Behavioral Complexity: Low

Strategy in Go

Encapsulate interchangeable algorithms behind one interface so callers can swap behavior without branching on concrete rules.

The Problem

Business rules such as pricing, tax, ranking, or retry policies often vary by context. If every caller uses conditionals to choose which algorithm to run, the policy logic spreads out and becomes harder to test or replace.

The Solution

Strategy hides each algorithm behind a shared interface. In Go, strategies are often tiny interfaces backed by small structs or even function adapters. The caller holds one strategy value and delegates the variable behavior through that contract.

Structure

  • Strategy interface: PricingStrategy defines how cart totals are calculated.
  • Concrete strategies: Standard, member, and campaign pricing apply different rules.
  • Context: Checkout delegates the calculation to the selected strategy.
  • Client: Chooses the strategy based on runtime context.

Implementation

This example calculates a cart total through interchangeable pricing strategies.

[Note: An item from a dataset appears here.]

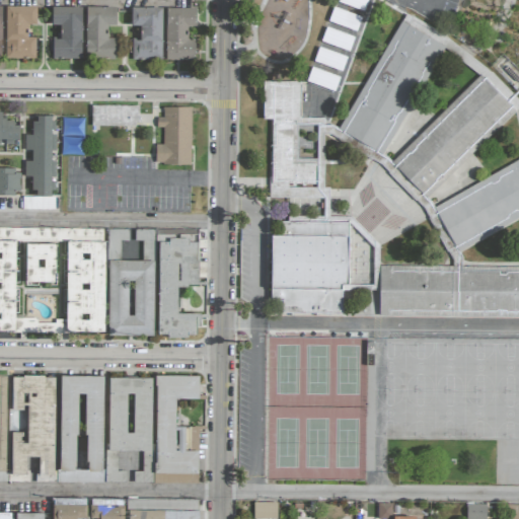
[(35,7),(5,6),(5,59),(34,59),(35,38),(27,38),(27,24),(35,24),(35,7)]
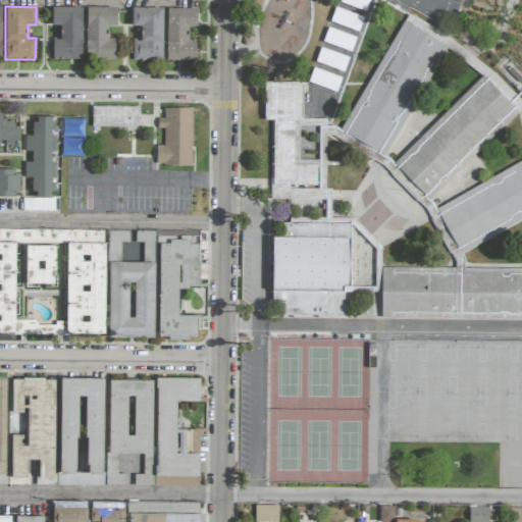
[(82,60),(83,7),(52,7),(52,27),(61,27),(61,38),(53,38),(52,59),(82,60)]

The checkout flow does not branch on membership or campaign rules once a strategy has been selected.

package main

type CartLine struct {
	Name      string
	Qty       int
	UnitPrice int
}

type PricingStrategy interface {
	Total(lines []CartLine) int
}

type Checkout struct {
	strategy PricingStrategy
}

func NewCheckout(strategy PricingStrategy) Checkout {
	return Checkout{strategy: strategy}
}

func (c Checkout) Total(lines []CartLine) int {
	return c.strategy.Total(lines)
}

Best Practices

  • Keep strategy interfaces very small so new policies stay cheap to implement.
  • Inject the strategy from the outside; avoid contexts that secretly choose their own policy.
  • Use ordinary functions when a full struct adds no value. In Go, function types can be perfectly good strategies.
  • Prefer Strategy when callers need to swap algorithms at runtime.
  • Do not create a strategy hierarchy for logic that rarely changes or has only one implementation.

When to Use

  • You have several interchangeable algorithms with the same input and output shape.
  • Callers should choose policy without long conditional branches.
  • Different environments or customer tiers need different rules.

When NOT to Use

  • The logic is stable and a simple helper function is enough.
  • There is only one algorithm and no realistic need to swap it.
  • The abstraction would add more indirection than flexibility.